Step 2 – Store Content in Postgres with Embeddings
I clean the HTML content to plain text, generate embeddings with OpenAI, then store it in Postgres using the pgvector extension:
import openai
import psycopg2
from bs4 import BeautifulSoup
from dotenv import load_dotenv
import os
load_dotenv()
openai.api_key = os.getenv("OPENAI_API_KEY")
conn = psycopg2.connect(os.getenv("POSTGRES_URL"))
cur = conn.cursor()
cur.execute("""
CREATE TABLE IF NOT EXISTS confluence_pages (
id SERIAL PRIMARY KEY,
title TEXT,
content TEXT,
embedding vector(1536)
);
""")
for title, html in fetch_confluence_pages():
plain_text = BeautifulSoup(html, "html.parser").get_text()
if len(plain_text) > 20:
embedding = openai.embeddings.create(
model="text-embedding-3-small",
input=plain_text
)["data"][0]["embedding"]
cur.execute("""
INSERT INTO confluence_pages (title, content, embedding)
VALUES (%s, %s, %s)
""", (title, plain_text, embedding))
conn.commit()
cur.close()
conn.close()
Step 3 – Search Relevant Pages by Semantic Similarity
Once the data is stored, I can query it semantically. Here’s how to get the closest pages for any question:
def search_confluence_docs(question):
conn = psycopg2.connect(os.getenv("POSTGRES_URL"))
cur = conn.cursor()
embedding = openai.embeddings.create(
model="text-embedding-3-small",
input=question
)["data"][0]["embedding"]
cur.execute("""
SELECT title, content
FROM confluence_pages
ORDER BY embedding <-> %s
LIMIT 3;
""", (embedding,))
results = cur.fetchall()
cur.close()
conn.close()
return results
Step 4 – Serve a Chatbot with Chainlit
I chose Chainlit because it’s simple to set up and interactive. First, install it:
pip install chainlit
Here’s the chatbot code that queries Postgres and prompts GPT-4:
import chainlit as cl
import openai
from dotenv import load_dotenv
import os
from search import search_confluence_docs
load_dotenv()
openai.api_key = os.getenv("OPENAI_API_KEY")
@cl.on_message
def main(message: cl.Message):
question = message.content
matches = search_confluence_docs(question)
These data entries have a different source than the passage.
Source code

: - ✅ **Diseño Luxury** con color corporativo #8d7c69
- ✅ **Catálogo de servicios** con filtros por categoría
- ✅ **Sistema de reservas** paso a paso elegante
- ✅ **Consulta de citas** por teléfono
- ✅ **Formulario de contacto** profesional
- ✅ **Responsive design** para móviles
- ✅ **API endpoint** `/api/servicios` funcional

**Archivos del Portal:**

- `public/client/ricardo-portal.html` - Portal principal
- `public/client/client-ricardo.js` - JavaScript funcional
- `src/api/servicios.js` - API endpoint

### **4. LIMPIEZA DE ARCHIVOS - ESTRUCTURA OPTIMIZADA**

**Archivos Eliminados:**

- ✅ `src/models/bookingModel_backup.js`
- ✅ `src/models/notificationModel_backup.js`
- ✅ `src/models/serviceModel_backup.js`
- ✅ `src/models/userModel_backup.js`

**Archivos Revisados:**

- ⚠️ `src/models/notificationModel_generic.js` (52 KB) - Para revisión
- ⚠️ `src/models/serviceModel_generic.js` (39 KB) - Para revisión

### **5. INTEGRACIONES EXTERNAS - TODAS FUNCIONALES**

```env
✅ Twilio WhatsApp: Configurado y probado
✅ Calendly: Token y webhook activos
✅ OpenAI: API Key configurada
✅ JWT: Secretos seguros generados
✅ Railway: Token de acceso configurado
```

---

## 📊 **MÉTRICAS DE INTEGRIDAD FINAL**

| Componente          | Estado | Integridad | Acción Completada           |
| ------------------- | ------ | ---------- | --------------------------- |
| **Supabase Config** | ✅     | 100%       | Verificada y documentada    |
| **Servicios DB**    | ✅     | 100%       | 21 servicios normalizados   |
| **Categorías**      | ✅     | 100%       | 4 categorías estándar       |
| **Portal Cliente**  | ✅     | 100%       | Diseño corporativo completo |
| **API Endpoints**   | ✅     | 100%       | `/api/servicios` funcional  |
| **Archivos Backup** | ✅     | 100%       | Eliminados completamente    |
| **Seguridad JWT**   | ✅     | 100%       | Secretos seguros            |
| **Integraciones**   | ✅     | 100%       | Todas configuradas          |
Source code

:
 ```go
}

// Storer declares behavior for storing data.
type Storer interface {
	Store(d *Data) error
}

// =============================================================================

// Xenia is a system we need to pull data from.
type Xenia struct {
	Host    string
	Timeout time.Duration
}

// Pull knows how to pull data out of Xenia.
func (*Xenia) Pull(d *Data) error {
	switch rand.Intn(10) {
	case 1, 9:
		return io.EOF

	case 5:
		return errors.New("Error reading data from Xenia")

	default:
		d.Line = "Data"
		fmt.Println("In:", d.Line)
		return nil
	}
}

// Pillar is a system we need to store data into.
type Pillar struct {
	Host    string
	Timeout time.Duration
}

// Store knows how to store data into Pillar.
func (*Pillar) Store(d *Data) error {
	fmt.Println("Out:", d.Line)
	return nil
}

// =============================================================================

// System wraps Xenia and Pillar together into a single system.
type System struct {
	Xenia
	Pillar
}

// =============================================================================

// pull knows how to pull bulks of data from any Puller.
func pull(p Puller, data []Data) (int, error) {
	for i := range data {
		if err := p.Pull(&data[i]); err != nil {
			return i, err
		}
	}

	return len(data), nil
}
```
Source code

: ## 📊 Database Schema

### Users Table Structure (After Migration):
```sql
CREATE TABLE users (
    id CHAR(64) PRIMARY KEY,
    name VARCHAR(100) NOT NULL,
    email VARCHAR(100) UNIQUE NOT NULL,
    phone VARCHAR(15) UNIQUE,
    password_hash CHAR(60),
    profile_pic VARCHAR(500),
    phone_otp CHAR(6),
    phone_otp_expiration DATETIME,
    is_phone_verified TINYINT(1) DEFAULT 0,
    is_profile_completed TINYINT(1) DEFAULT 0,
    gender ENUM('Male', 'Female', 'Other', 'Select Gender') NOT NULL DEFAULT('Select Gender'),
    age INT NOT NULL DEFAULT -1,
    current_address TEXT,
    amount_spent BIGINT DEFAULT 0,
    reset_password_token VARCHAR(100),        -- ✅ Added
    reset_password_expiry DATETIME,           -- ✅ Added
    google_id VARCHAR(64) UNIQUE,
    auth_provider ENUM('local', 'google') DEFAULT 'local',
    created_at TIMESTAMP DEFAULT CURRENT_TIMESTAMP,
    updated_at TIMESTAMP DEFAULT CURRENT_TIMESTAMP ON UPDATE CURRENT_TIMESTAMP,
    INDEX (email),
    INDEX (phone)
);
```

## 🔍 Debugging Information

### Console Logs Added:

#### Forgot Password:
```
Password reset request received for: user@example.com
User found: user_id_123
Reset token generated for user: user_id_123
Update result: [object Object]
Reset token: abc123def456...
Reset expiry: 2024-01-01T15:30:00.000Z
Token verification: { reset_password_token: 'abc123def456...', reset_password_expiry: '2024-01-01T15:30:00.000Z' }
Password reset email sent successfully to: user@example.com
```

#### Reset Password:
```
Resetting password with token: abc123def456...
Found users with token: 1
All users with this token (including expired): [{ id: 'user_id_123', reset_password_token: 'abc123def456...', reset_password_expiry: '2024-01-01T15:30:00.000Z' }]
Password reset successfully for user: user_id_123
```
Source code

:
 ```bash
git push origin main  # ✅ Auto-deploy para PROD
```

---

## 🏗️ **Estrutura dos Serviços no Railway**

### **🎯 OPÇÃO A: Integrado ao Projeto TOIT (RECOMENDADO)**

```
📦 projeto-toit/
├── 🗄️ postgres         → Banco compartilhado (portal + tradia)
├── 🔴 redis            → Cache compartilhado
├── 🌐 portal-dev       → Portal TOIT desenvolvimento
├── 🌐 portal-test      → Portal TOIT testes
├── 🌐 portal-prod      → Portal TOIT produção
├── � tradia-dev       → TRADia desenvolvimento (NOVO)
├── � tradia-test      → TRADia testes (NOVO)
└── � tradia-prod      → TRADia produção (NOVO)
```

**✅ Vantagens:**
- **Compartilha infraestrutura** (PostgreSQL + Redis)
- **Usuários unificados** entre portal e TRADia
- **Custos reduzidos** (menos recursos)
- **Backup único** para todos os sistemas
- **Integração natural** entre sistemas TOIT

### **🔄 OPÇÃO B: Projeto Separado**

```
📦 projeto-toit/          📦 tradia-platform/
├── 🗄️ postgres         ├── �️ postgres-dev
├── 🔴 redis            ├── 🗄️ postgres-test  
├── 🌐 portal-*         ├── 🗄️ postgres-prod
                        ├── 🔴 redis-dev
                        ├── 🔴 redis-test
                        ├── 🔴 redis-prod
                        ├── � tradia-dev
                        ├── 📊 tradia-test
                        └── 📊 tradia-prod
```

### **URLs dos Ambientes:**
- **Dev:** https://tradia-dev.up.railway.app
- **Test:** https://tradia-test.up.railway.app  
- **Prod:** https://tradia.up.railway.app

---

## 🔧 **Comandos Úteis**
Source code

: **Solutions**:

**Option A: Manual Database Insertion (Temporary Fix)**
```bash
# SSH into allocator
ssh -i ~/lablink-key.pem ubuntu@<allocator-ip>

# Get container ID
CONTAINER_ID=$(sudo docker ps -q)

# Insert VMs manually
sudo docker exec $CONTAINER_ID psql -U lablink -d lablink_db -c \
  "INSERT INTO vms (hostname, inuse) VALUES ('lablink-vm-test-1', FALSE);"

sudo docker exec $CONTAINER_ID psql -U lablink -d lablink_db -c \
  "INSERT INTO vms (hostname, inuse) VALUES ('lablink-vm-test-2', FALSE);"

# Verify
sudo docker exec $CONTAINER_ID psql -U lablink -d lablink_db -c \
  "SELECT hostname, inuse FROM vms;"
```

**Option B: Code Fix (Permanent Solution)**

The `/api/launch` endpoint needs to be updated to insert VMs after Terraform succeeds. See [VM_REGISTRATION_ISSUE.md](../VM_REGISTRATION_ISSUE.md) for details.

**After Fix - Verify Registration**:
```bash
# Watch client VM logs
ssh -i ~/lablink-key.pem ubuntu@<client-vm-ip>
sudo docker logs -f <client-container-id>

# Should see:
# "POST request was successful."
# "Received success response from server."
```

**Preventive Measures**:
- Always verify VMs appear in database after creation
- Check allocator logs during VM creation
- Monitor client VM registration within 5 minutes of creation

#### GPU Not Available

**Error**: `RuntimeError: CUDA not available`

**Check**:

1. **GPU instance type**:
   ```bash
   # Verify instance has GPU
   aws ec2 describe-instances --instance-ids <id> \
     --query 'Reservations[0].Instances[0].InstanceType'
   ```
context = "\n---\n".join([f"{title}:\n{content}" for title, content in matches])
prompt = f"""You are a helpful assistant. Use the context below to answer the question.
Context:
{context}
Question:
{question}
"""
response = openai.ChatCompletion.create(
model="gpt-4",
messages=[{"role": "user", "content": prompt}]
)
cl.Message(content=response.choices[0].message["content"]).send()
Step 5 – Run and Test
Run your chatbot locally with:
chainlit run main.py
Then open http://localhost:8000 in your browser.
Here’s a screenshot of me asking a question in Chainlit and the bot replying with answers citing the indexed pages:

Summary Architecture
[Confluence] → [HTML → Plain Text] → [OpenAI Embeddings] → [pgvector in Postgres]
↓
[User question]
↓
[Vector similarity search]
↓
[Inject context → GPT-4 → Chainlit UI]
What’s next?
- Set up a nightly sync job to keep Confluence data fresh
- Implement user access control for sensitive content
- Extend to other data sources like Jira, GitLab, or internal docs
This system makes it easy for the team to get context-aware answers from our Confluence knowledge base. If you’re working with Confluence and want to make your docs more accessible, give this approach a try.